You could not have a more ominous beginning to the beginning of the H-1B lottery than the events that transpired over the last few days.
As ZDNet’s Stephanie Condon reports, on Friday last week, the US Citizenship and Immigration Services (USCIS) issued a memo that revamped an outdated, 17-year rule book on the H-1B visa for specialty occupations, calling it “obsolete,” adding that it “does not properly explain or distinguish an entry-level position from one that is, for example, more senior, complex, specialized, or unique.” The reconfigured rules will now most certainly deem an entry-level computer programmer persona non grata as an applicant for an H-1B visa.
Today, USCIS and the Department of Justice (DOJ) upped the ante against what it considers theft of American jobs by companies that game the system by announcing that they would begin making roving site visits across the length and breadth of the US to monitor both H-1B petitioners as well as worksites of H-1B employees in a continued effort to stymie fraud in the system.
The USCIS listed three target areas for site visits: H-1B dependent employers, or companies that have 15 percent of their US workforce on the visa; Employers that have H-1B employees who work offsite at another company’s location; Companies that do not have readily available information that the USCIS cannot verify or validate through “commercially available data.”
The website took pains to allay the fears of companies being inspected by stressing that “these site visits are not meant to target nonimmigrant employees for any kind of criminal or administrative action but rather to identify employers who are abusing the system.”
The DOJ urged people to call a hotline if they witnessed discrimination of US workers on the basis of their nationality.
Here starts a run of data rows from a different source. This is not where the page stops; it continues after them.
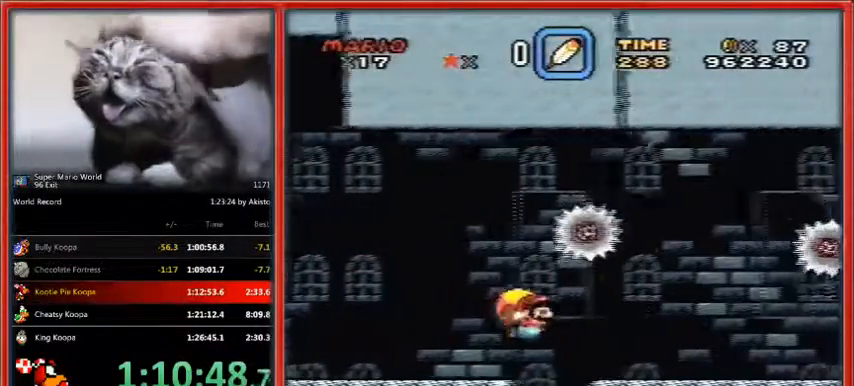
{"buttons": ["Y"], "events": []}
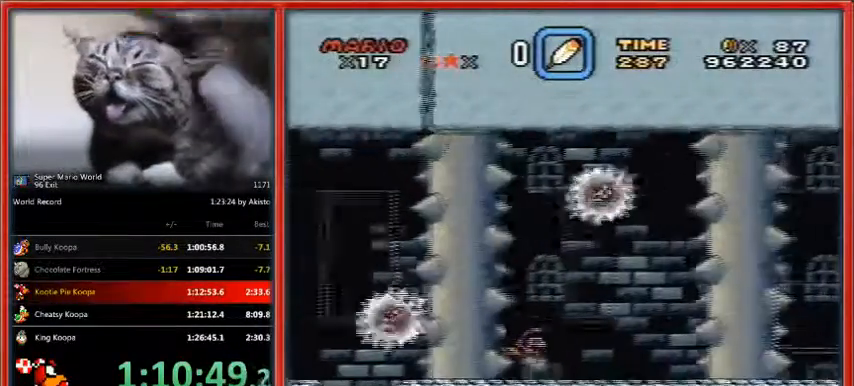
{"buttons": ["Y"], "events": [[333, "DPAD_LEFT", "down"], [433, "DPAD_LEFT", "up"]]}
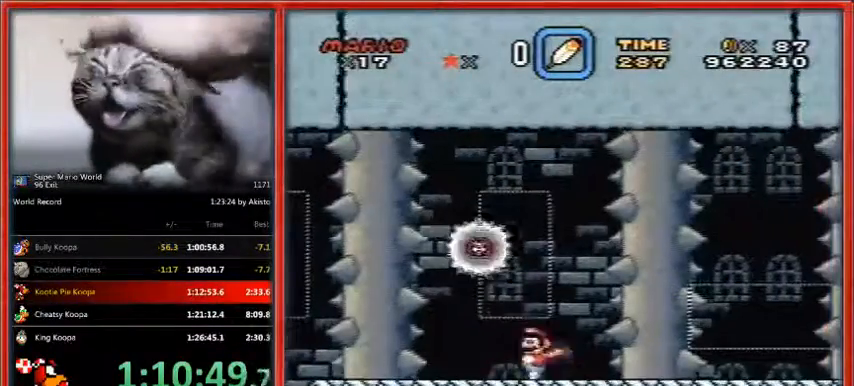
{"buttons": ["Y", "DPAD_DOWN"], "events": [[200, "DPAD_DOWN", "down"]]}
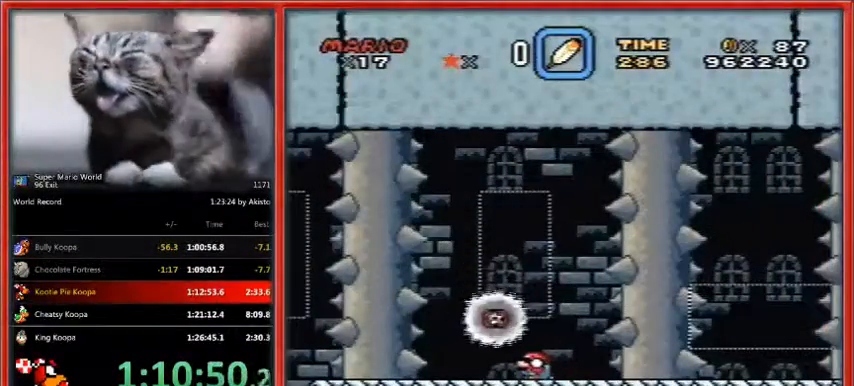
{"buttons": ["Y", "DPAD_LEFT"], "events": [[400, "DPAD_LEFT", "down"], [433, "DPAD_DOWN", "up"]]}
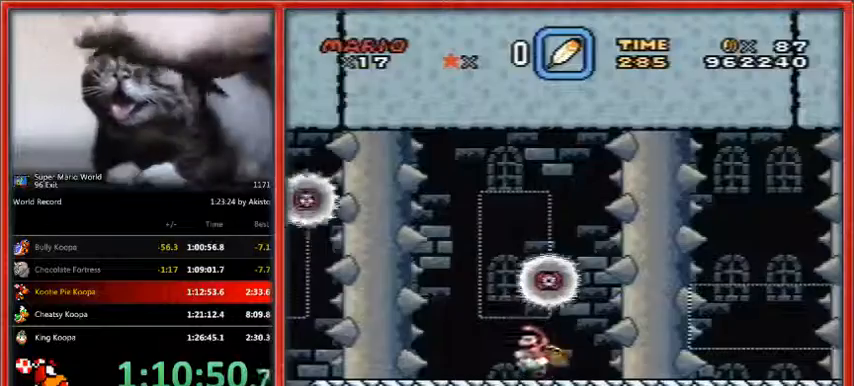
{"buttons": ["Y", "DPAD_RIGHT"], "events": [[233, "DPAD_RIGHT", "down"], [300, "DPAD_LEFT", "up"]]}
These new anti-fraud measures also included a publicized email address on the USCIS website that would allow “individuals (including both American workers and H-1B workers who suspect they or others may be the victim of H-1B fraud or abuse) to submit tips, alleged violations and other relevant information about potential H-1B fraud or abuse.”
As these notifications unfurled, mountains of applications ferried by convoys of trucks made their way to the government processing center in California in an annual ritual cum spectacle today, which the New York Times vividly describes in this piece. The sheer volume of applications –some 240,000 last year for just 65,000 H-1B visas for those with a bachelor’s degree and 20,000 more for those with master’s degree or higher — has now required an army of some 1,400 people to sift through and process the applications.
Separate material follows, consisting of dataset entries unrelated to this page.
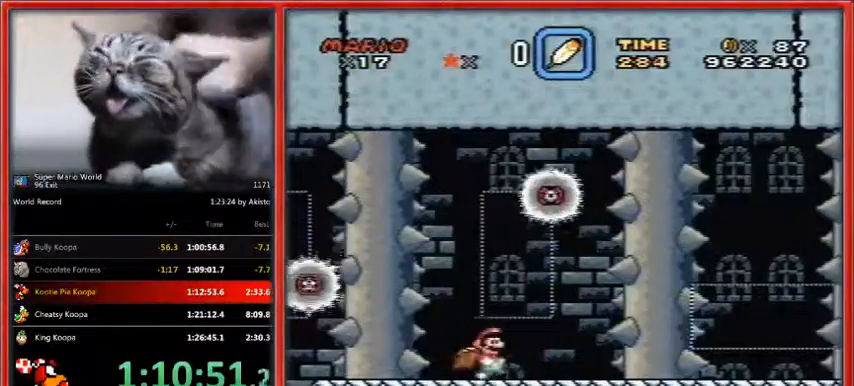
{"buttons": ["Y"], "events": [[400, "DPAD_RIGHT", "up"]]}
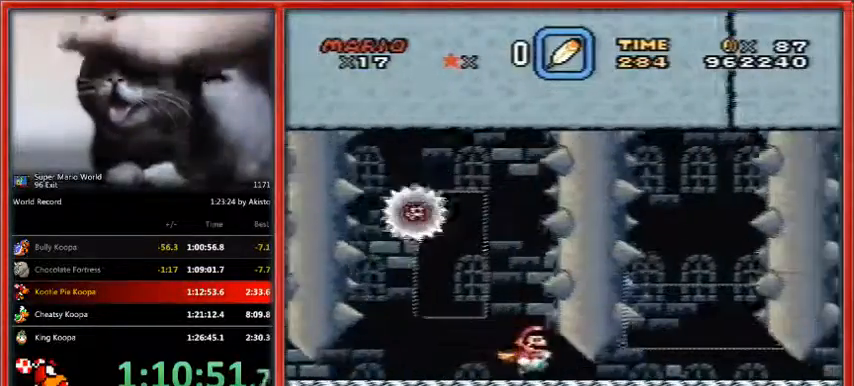
{"buttons": ["Y", "DPAD_RIGHT"], "events": [[100, "DPAD_RIGHT", "down"], [167, "DPAD_UP", "down"], [200, "DPAD_UP", "up"]]}
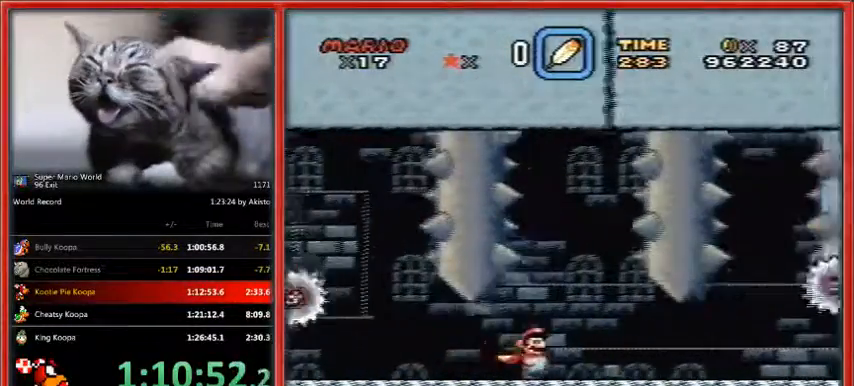
{"buttons": ["Y", "DPAD_RIGHT"], "events": []}
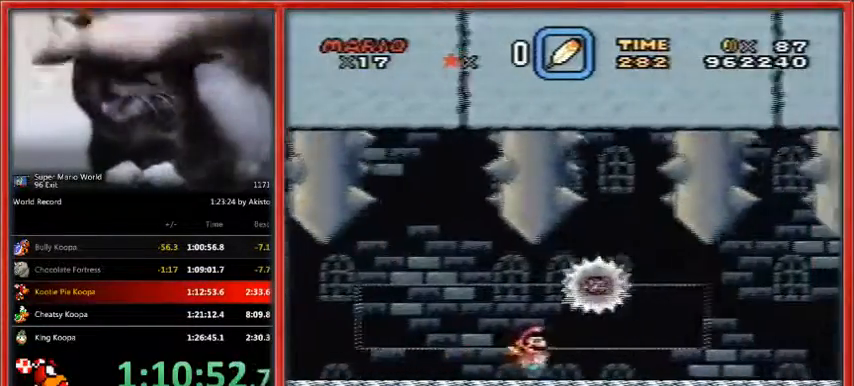
{"buttons": ["Y", "DPAD_RIGHT"], "events": []}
Many were surprised that the Trump administration allowed the H-1B lottery to go ahead as planned without any tweaking on the number of visas available or the process via an executive order as per his campaign promises. Clearly, these anti-fraud measures are essentially meant to replicate elements contained in a draft of an executive order that had leaked in January but has not yet been introduced.
Americans working in the tech sector would be gratified to see these changes — they have long bemoaned being undercut and sidelined by American companies who seek cheap tech labour for their more mundane requirements such as infrastructure maintenance and application development as well as by Indian outsourcing companies who have gamed the H-1B visa lottery system to snag these jobs, which I wrote about here. Both will have to figure out their options in this brave new world.
Meanwhile, the National Association of Software and Services Companies (NASSCOM), the chief industry body for Indian IT companies stood by its oft-proclaimed position: “The H-1B visa system exists specifically because the US has a persistent shortage of high-skilled IT talent,” it said, stating that the new rules would have minimal impact. “It is aimed at screening out less-qualified workers, whereas our members tend to provide well-credentialed workers to help U.S. companies fill their skills gaps and compete globally,” it added.
What is at stake is a revenue spigot of $80 billion accruing to Indian IT, and while it is difficult to imagine, for obvious trade-related reasons, that Indian companies will be completely shut out of tech work in the US, they will be fervently hoping that their industry body is more right than wrong.
American companies, meanwhile, may be fuming at the prospect of now having to fork out substantially larger salaries to American tech workers who may not be willing to work the kind of hours their Indian counterparts do for substantially lower — some say, sweat-shop like — wages.
American tech workers are no doubt feeling vindicated, rejoicing at what they feel is a long-overdue, reversal of fortunes. Still, technology is a slippery, elusive beast, allowing for all kinds of different business models to morph and supplant traditional ones.
Indian IT demonstrated this some 15 years ago with its global delivery paradigm, and they just may do so again considering they will always have cost-cutting, willing customers in the US who are devoted to their bottom lines, quarterly earnings results, and consequently, their share prices.